Colleagues, I am planning to change this thread to a category.
However, at the moment, I will post my second communication of the thread CMT.
Let us define another differential operator of infinite terms as :
e^{-D}:=∑_{j=0}^{∞}(((-1)^{j}D^{(j)})/(j!))
when j=0, we have the identity operator, and D:=(d/(dx))
Then as in my first communication post, we can question the following:
(∀ψεC^{∞}(I,ℝ))Λ(∀xεI), what will be
e^{-D}(ψ(x))=∑_{j=0}^{∞}(((-1)^{j}D^{(j)}ψ(x))/(j!))?
Consider the following example:
Example 1: Take ψ(x)=e^(x) the usual natural exponential function.
Claim: e^{-D}(ψ(x))=ψ(x-1)
Indeed,
e^{-D}(ψ(x))=∑_{j=0}^{∞}(((-1)^{j}D^{(j)}ψ(x))/(j!))
=∑_{j=0}^{∞}(((-1)^{j}D^{(j)}(e^{x}))/(j!))
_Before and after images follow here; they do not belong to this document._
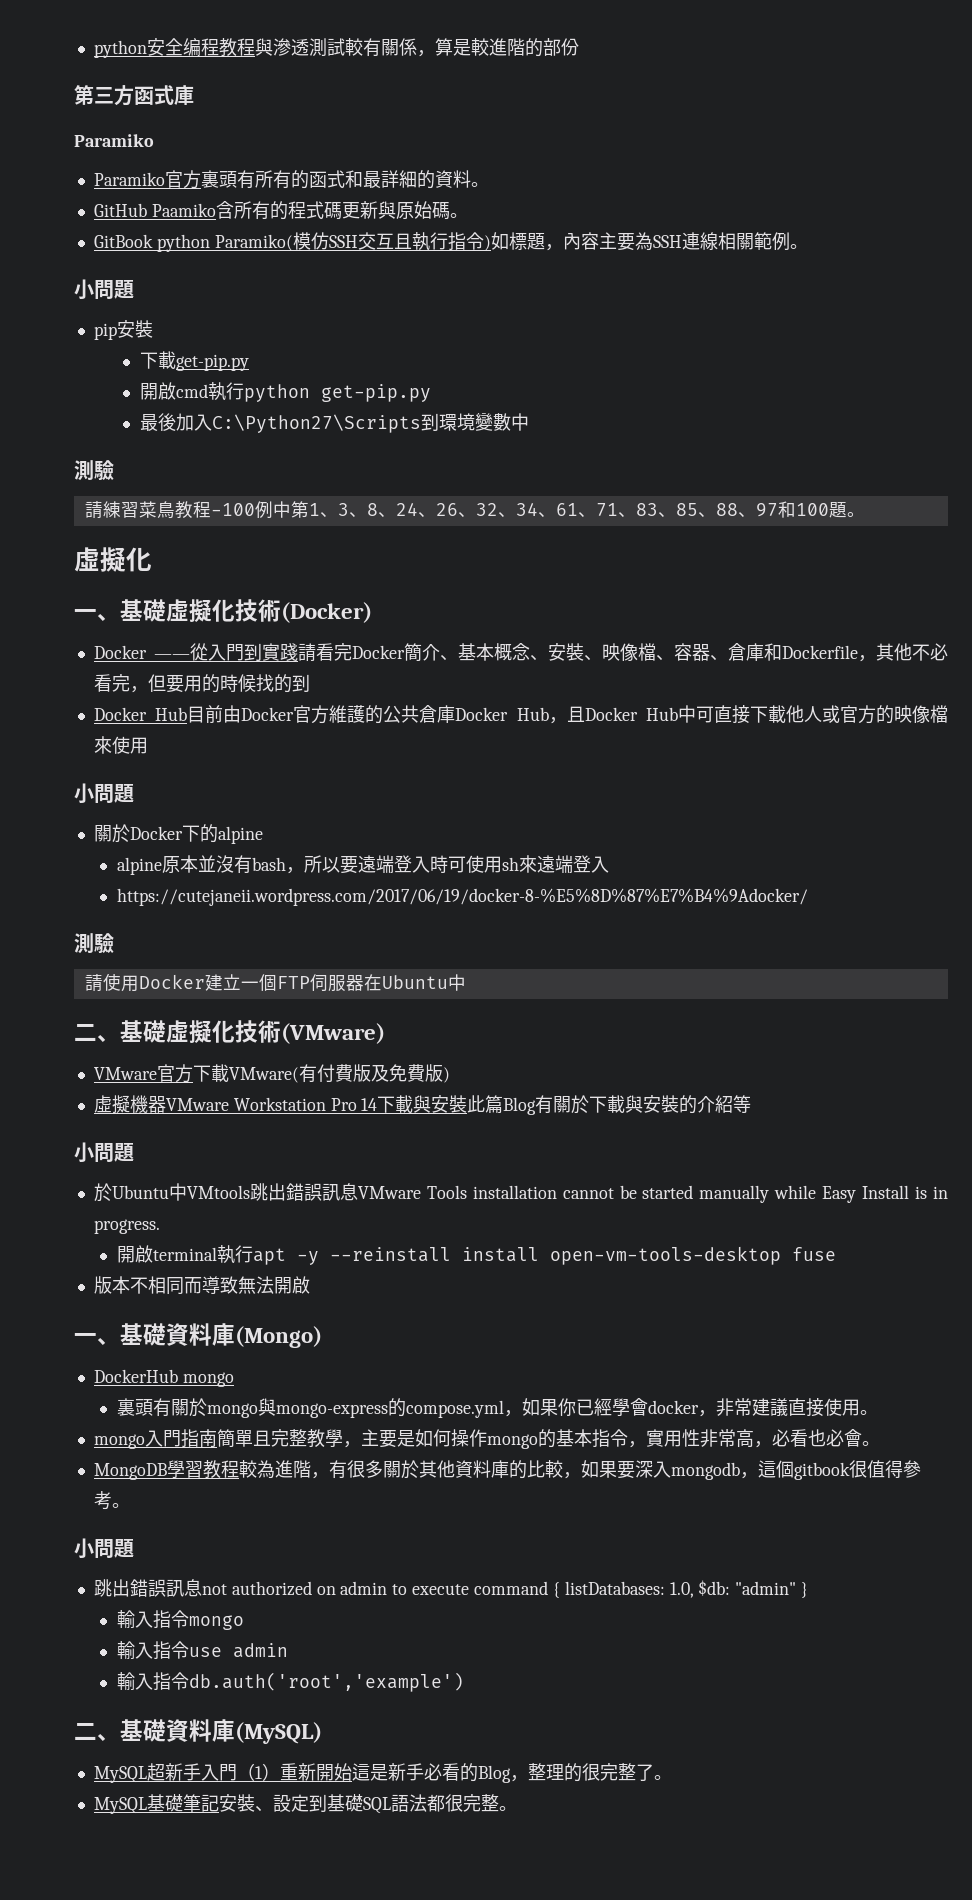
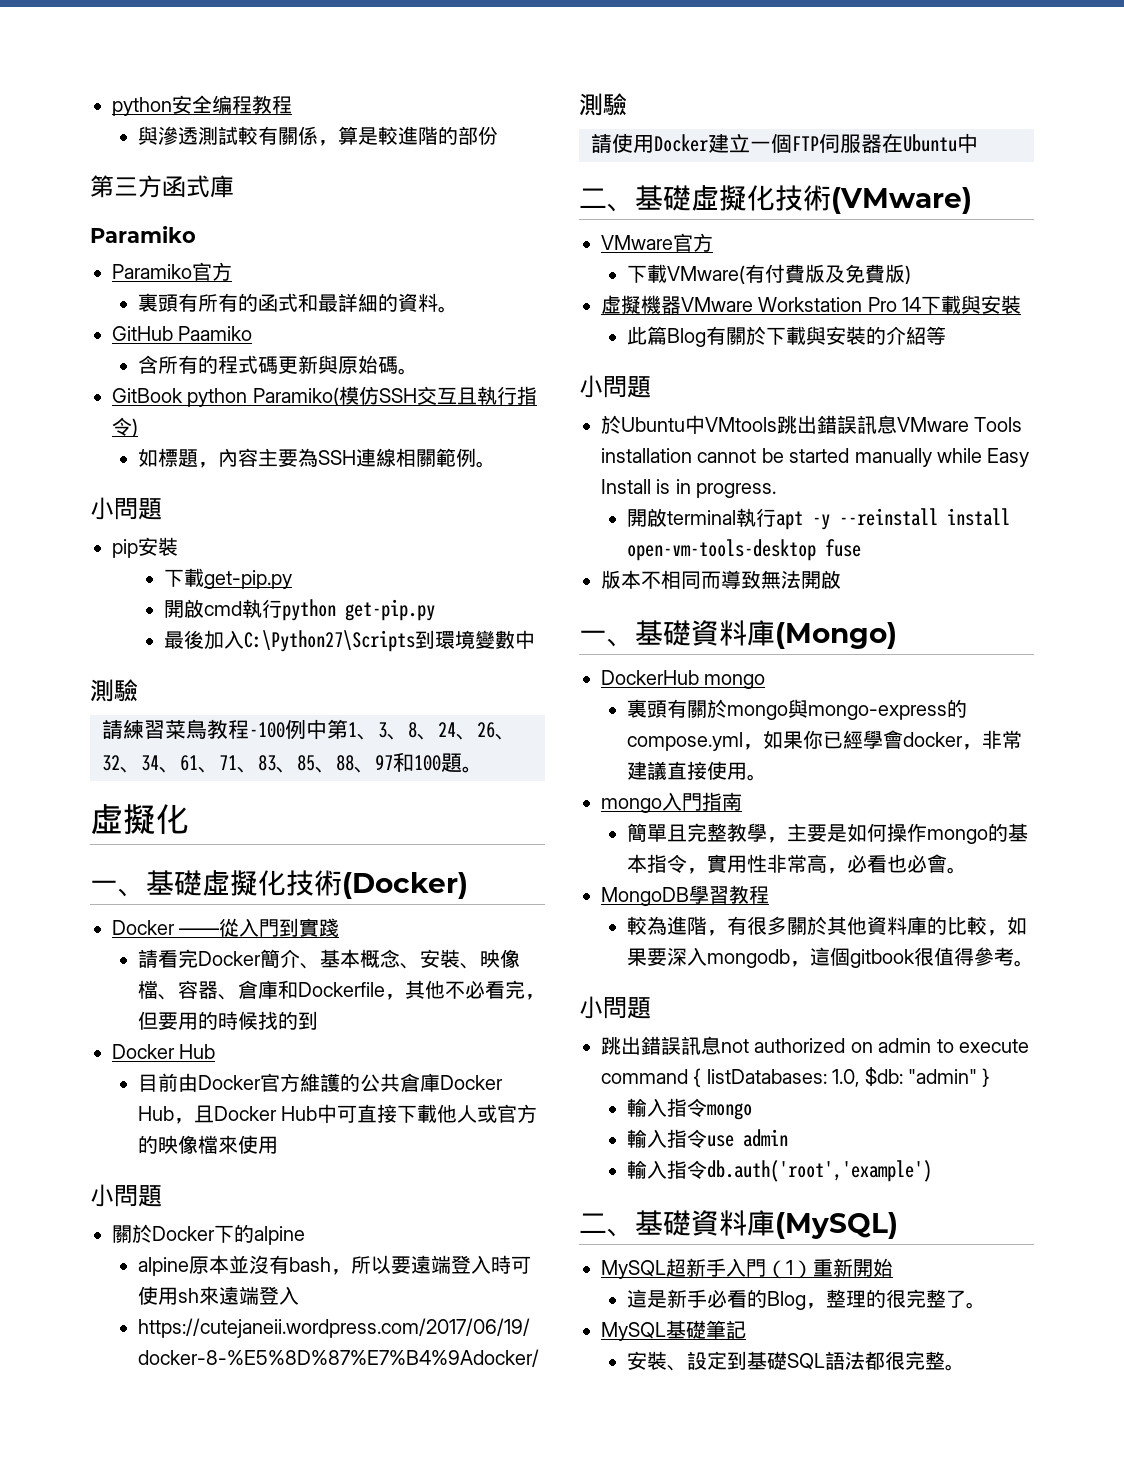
(255, 47) none -> (292, 104) //
(201, 179) none -> (232, 271) //
(216, 210) none -> (253, 333) //
(491, 243) none -> (138, 427) //
(298, 652) none -> (340, 927) //
(188, 714) none -> (216, 1051) //
(193, 1073) none -> (713, 242) //
(468, 1104) none -> (1022, 304) //
(217, 1438) none -> (742, 801) //
(239, 1469) none -> (769, 894) //
(352, 1772) none -> (893, 1267) //
(219, 1803) none -> (746, 1329) //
=∑_{j=0}^{∞}(((-1)^{j}e^{x})/(j!))
=e^(x)∑_{j=0}^{∞}(((-1)^{j})/(j!))
=e^(x-1)=ψ(x-1)
∴ e^{-D}ψ(x)=ψ(x-1) ... which is a right translation of ψ by a unit.
One can extend this result further and write a corollary as :
Corollary: (∀kεℕ):(e^{-D})^{k}ψ(x)=ψ(x-k)-right translate of ψ by k-units.
Example 2. Let φ(x)=x³+x²+x+1.Then
e^{-D}φ(x)=∑_{j=0}^{∞}(((-1)^{j}D^{(j)}φ(x))/(j!))
=∑_{j=0}^{∞}(((-1)^{j}D^{(j)}(x³+x²+x+1))/(j!))
=x³-2x²+2x
But the expression we have at the end is precisely φ(x-1).
That is, once again we have a similar result :
e^{-D}φ(x)=φ(x-1)
Corollary: ∀ p(x) , e^{-D}p(x)=p(x-1)
Conjecture: ∀ψεC^{∞}(I,ℝ), e^{-D}ψ(x)=ψ(x-1)
Corollary to the conjecture: (∀kεℕ)(∀ψεC^{∞}(I,ℝ)),e^{-kD}ψ(x)=ψ(x-k)
Further communications will be posted on operators defined from combinations of both.